A word about model testing:

You want to test your awesome app, but you want to test it while it’s moving, instead of when it’s at a stop. You need to verify that, no matter what sequence of interactions your users might have with your program, it keeps on behaving expectedly.

So you decide to implement a simplified model version of it. The model version doesn’t implement the i/o routines, the complicated side effects, the complex initialization, none of the hard stuff. It only keeps track of the stuff that’s worth checking at runtime.

Because you’re crazy contorted, you decide that you want to check all the possible interactions that your user can have. So you write an exhaustive list of all the user-actions. Then, for each of these actions, you write a function that executes the action against the model and your app, and checks that both of them agree on the outcome.

How ZlowCheck does slow-food

Ok, I implemented model-based testing in my ZlowCheck library.

Items stored from a collection
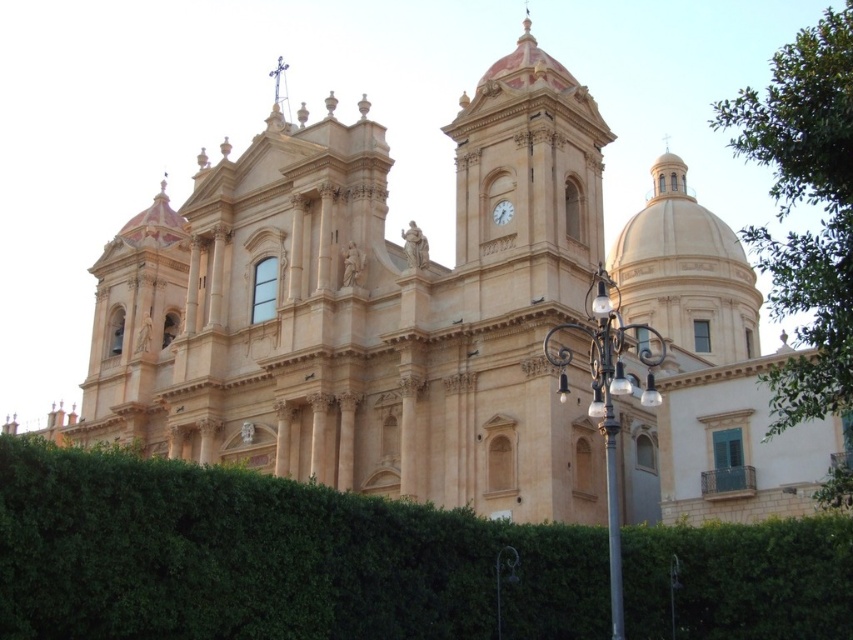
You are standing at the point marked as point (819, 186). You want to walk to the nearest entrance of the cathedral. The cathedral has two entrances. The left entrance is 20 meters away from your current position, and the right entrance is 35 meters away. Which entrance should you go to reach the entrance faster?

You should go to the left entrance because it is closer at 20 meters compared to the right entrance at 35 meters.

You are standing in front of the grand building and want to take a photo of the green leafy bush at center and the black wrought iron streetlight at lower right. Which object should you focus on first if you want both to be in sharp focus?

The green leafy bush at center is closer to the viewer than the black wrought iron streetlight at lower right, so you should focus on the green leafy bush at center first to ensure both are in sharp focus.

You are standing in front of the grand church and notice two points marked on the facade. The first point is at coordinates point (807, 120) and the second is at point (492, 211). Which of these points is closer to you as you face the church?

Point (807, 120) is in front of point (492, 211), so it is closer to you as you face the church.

...

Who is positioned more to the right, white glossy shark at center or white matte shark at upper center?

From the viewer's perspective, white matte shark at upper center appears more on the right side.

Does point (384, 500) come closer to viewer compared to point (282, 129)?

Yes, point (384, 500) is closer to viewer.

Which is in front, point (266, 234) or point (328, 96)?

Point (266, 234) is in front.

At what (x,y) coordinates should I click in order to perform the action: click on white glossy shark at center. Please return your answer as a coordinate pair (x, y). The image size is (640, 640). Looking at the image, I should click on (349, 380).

== Assignment ==
Write the next part of the post on model testing, continuing after its last sentence about the ZlowCheck library. These records were taken from a separate source.

== Task output ==
Here’s a long sample:

test assertStateful {
// Define commands
const IncrementCommand = struct {
    pub const name = "increment";
    pub fn checkPrecondition(self: *@This(), model: *ModelType) bool {}
    pub fn onModelOnly(self: *@This(), model: *ModelType) void {}
    pub fn onPair(self: *@This(), model: *ModelType, sut: *SystemType) !bool {}
};

const DecrementCommand = struct {
    pub const name = "decrement";
    pub fn checkPrecondition(self: *@This(), model: *ModelType) bool {}
    pub fn onModelOnly(self: *@This(), model: *ModelType) void {}
    pub fn onPair(self: *@This(), model: *ModelType, sut: *SystemType) !bool {}
};

var inc_cmd = IncrementCommand{};
var dec_cmd = DecrementCommand{};
// Create commands array
const commands = [_]Command(ModelType, SystemType){
    Command(ModelType, SystemType).init(&inc_cmd),
    Command(ModelType, SystemType).init(&dec_cmd),
};

var random_bytes = [_]u8{
    0x8B, 0xBE, 0x02, 0x2C, // etc.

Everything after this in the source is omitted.